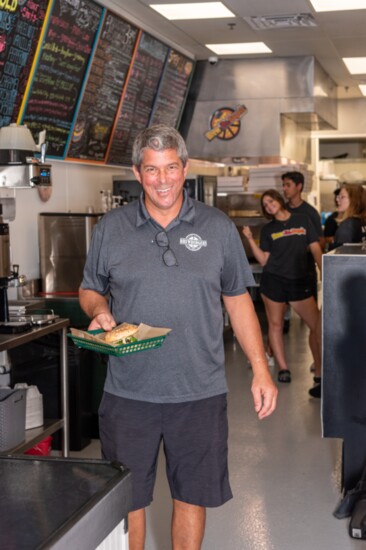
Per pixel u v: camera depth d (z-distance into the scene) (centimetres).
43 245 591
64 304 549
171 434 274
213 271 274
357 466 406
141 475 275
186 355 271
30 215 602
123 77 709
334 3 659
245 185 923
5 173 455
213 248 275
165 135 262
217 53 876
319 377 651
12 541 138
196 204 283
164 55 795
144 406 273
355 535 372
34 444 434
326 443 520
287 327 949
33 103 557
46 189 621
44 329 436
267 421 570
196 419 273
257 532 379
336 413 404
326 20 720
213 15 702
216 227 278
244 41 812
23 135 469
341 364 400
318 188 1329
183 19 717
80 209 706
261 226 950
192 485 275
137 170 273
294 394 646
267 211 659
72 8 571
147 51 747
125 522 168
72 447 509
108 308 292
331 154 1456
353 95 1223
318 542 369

==

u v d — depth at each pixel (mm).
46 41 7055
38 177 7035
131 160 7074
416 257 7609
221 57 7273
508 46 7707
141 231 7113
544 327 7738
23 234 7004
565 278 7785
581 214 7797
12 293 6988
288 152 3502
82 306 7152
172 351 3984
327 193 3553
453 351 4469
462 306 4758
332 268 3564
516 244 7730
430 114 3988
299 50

• Aim of the task: Within the material above, extract exactly the lines that start at the line containing "267 211 659" and stop after the line containing "318 542 369", and only those.

• Your solution:
267 211 659
72 8 571
147 51 747
125 522 168
72 447 509
108 308 292
331 154 1456
353 95 1223
318 542 369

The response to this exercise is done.